Les références à la Nouvelle Vague, dans mes films, relèvent de l'inconscient. Dans L'Heure de pointe, je ne cherchais vraiment pas à faire un pastiche, ce que beaucoup ont cru. Quand on le tournait, l'équipe pensait plutôt que ça allait ressembler à du Mocky. Godard est bien sûr important pour moi, mais je préfère ses films les plus récents. Si j'ai une référence consciente, c'est plutôt Blake Edwards.

French Kiss semble fait de bric et de broc : j'aime bien le côté débraillé, faire semblant de ne pas faire attention. On croit souvent qu'il y a beaucoup d'improvisation alors que c'est en fait très écrit. Le mélange entre fiction et images documentaires relève du même parti pris : toujours casser le rythme, mélanger les différents régimes d'image, et aussi ancrer un film a priori fantaisiste dans une époque et une réalité. Les prises de vue du défilé du 8 mai ont été réalisées trois mois après le tournage (tout comme la séquence du pont et des cartes postales). J'avais un problème de rythme au montage, j'avais besoin d'une sorte de parenthèse. J'en ai parlé avec mon producteur et on est finalement allé au défilé avec les deux acteurs. C'est un détour, une digression à la fois documentaire et irréelle.

Propos recueillis par Hervé Aubron (2005)

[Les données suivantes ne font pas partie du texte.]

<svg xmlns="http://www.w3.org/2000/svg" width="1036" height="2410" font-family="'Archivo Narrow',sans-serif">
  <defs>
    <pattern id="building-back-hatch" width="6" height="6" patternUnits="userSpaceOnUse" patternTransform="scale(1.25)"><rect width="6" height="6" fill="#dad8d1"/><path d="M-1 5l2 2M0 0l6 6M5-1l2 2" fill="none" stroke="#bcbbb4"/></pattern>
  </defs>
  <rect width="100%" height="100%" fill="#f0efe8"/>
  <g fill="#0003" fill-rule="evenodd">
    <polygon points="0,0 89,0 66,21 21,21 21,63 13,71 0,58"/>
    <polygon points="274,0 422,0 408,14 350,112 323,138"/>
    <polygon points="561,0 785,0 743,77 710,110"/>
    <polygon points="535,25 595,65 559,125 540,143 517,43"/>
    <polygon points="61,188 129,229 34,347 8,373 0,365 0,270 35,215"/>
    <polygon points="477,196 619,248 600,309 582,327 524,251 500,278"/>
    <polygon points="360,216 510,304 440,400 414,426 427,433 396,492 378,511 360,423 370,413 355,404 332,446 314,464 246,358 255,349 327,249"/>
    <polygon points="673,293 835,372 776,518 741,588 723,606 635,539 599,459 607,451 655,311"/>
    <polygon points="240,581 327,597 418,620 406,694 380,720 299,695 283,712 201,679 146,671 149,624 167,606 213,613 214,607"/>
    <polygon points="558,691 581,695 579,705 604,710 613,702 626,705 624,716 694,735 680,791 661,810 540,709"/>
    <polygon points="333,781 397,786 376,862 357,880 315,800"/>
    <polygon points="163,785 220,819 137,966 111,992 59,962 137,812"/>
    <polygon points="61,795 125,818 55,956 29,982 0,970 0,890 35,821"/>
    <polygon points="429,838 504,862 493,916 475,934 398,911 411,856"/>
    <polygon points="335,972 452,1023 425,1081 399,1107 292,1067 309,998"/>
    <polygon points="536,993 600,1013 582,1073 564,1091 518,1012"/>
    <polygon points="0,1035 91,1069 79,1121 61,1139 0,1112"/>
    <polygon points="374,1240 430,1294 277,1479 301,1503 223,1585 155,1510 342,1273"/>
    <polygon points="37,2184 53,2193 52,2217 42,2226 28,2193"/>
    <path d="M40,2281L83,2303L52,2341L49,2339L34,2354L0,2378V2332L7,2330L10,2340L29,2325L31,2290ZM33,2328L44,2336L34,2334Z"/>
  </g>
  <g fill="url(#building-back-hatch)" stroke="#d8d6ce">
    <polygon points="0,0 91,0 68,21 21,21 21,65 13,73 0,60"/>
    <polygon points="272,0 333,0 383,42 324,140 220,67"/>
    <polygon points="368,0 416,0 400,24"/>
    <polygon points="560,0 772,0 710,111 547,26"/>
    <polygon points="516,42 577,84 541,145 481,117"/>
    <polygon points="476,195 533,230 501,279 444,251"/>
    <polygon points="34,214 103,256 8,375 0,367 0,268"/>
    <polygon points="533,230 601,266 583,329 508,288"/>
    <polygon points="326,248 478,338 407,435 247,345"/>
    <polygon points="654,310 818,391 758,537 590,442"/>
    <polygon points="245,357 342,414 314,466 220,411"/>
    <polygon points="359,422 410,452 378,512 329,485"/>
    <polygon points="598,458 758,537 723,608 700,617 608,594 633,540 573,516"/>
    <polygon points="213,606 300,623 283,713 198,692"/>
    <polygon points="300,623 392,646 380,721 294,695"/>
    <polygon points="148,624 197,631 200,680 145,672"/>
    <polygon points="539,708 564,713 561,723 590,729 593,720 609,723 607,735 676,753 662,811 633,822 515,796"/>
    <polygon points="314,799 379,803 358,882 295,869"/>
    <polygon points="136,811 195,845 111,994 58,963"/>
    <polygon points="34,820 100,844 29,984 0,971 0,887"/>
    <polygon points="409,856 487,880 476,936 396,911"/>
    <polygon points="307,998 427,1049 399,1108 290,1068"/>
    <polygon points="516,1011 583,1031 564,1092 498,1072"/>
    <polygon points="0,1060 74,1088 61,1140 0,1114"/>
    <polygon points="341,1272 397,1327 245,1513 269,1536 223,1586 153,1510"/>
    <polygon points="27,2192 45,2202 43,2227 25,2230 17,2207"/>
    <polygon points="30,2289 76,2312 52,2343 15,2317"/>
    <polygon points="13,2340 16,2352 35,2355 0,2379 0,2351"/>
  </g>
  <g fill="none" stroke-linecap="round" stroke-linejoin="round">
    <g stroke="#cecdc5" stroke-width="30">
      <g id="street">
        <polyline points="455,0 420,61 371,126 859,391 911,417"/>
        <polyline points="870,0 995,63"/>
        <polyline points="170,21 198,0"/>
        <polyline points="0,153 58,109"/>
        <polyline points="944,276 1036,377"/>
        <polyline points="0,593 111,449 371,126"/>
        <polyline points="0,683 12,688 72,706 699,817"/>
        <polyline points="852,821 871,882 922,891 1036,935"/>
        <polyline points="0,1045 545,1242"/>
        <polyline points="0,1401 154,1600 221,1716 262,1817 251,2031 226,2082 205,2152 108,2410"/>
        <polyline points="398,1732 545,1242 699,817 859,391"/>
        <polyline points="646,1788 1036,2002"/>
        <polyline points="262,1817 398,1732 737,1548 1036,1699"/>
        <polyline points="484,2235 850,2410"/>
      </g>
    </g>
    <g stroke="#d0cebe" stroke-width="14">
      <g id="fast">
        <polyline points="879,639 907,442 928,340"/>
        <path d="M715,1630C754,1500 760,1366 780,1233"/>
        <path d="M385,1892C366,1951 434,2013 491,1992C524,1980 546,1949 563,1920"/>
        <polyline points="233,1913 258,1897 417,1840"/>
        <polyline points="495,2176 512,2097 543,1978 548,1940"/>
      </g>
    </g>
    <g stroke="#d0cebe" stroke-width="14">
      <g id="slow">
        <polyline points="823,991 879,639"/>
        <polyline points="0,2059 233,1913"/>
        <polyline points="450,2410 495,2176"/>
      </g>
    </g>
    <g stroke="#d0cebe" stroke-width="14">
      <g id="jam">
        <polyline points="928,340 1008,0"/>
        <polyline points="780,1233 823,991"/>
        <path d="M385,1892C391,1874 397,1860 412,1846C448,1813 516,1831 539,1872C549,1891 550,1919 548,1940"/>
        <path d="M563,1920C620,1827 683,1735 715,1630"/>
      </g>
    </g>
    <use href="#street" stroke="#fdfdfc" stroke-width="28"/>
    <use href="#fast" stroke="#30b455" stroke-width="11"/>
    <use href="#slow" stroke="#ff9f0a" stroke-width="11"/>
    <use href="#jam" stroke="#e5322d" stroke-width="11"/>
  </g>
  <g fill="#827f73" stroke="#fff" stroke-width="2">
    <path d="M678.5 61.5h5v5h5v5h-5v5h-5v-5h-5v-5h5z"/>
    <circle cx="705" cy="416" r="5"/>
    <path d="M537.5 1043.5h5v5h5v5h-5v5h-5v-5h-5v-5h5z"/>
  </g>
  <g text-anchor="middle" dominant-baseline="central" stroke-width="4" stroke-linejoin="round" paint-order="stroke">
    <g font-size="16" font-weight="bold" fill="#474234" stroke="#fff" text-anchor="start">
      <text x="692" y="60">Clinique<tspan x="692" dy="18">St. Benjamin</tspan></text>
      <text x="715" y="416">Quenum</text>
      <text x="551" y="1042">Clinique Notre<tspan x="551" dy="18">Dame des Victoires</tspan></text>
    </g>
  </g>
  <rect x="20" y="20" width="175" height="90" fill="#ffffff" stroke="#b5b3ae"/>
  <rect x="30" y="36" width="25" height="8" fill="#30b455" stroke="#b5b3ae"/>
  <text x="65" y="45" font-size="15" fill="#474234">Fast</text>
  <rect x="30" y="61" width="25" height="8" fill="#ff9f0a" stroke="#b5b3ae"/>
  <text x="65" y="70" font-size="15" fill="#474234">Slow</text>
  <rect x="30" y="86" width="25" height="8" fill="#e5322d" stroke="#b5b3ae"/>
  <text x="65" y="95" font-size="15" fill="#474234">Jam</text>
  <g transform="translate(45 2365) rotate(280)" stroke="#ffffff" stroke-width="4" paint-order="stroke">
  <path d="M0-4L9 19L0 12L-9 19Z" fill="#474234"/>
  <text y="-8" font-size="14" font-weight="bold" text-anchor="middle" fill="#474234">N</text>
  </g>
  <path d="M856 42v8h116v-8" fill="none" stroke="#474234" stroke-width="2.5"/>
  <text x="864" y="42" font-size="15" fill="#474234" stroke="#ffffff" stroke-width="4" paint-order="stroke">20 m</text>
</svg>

Né en 1974 à Grenoble, Antonin Peretjatko intègre l'école Louis-Lumière en 1999, section image. Après deux documentaires réalisés dans le cadre de sa scolarité, il réalise en 2002 une première fiction, L'Heure de pointe , tournée sans aide financière et qu'il développe lui-même : le film joue de ces conditions artisanales, sa texture reproduisant celle d'une vieille copie (noir et blanc granuleux, rayures, voilage...). Racontant, sur fond de voix offet de jazz, les facéties et la mélancolie d'une bande de copains parisiens, il est souvent perçu comme un pastiche de la Nouvelle Vague. Suit en 2003 Changement de trottoir, qui explore en couleurs la même veine, puis en 2004 French Kiss, d'apparence plus composite. Peretjatko a depuis réalisé un moyen métrage, L'Opération de la dernière chance (parodie de film d'espionnage, basée sur des images de vacances), et un long, La Fille du 14 juillet, qui reprend le registre (et une bonne part des comédiens) de French Kiss.